Image and design file data:
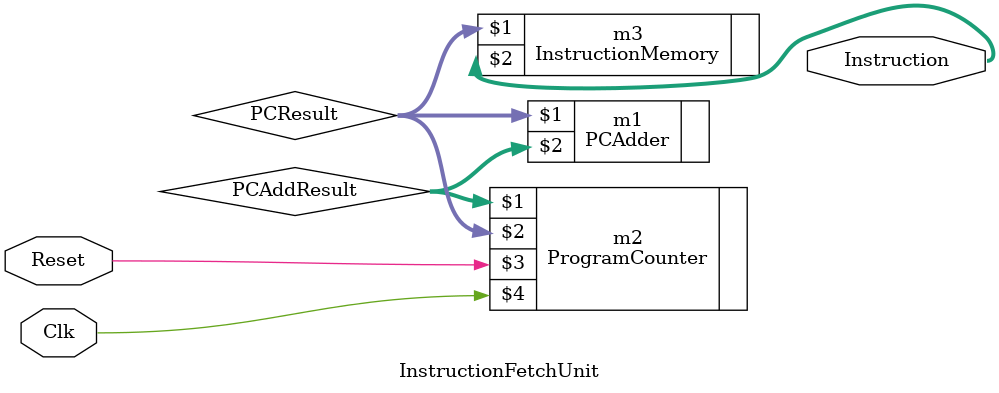
<source format=v>
`timescale 1ns / 1ps


module InstructionFetchUnit(Instruction, Reset, Clk);
    
    input Reset, Clk; // Inputs to ProgramCounter
    output [31:0] Instruction; // Output of InstructionMemory
    
    wire [31:0] PCAddResult; // Output by PCAdder and input to ProgramCounter
    wire [31:0] PCResult; // Output by ProgramCounter and input to PCAdder and InstructionMemory
    
    ProgramCounter m2(PCAddResult, PCResult, Reset, Clk);
    PCAdder m1(PCResult, PCAddResult);
    InstructionMemory m3(PCResult, Instruction);
    
endmodule


</source>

- _What needs to be done_
Extract exactly the lines between the line containing "output [31:0] Instruction;" and the end of the data, including both.

- _Answer area_
    output [31:0] Instruction; // Output of InstructionMemory
    
    wire [31:0] PCAddResult; // Output by PCAdder and input to ProgramCounter
    wire [31:0] PCResult; // Output by ProgramCounter and input to PCAdder and InstructionMemory
    
    ProgramCounter m2(PCAddResult, PCResult, Reset, Clk);
    PCAdder m1(PCResult, PCAddResult);
    InstructionMemory m3(PCResult, Instruction);
    
endmodule


</source>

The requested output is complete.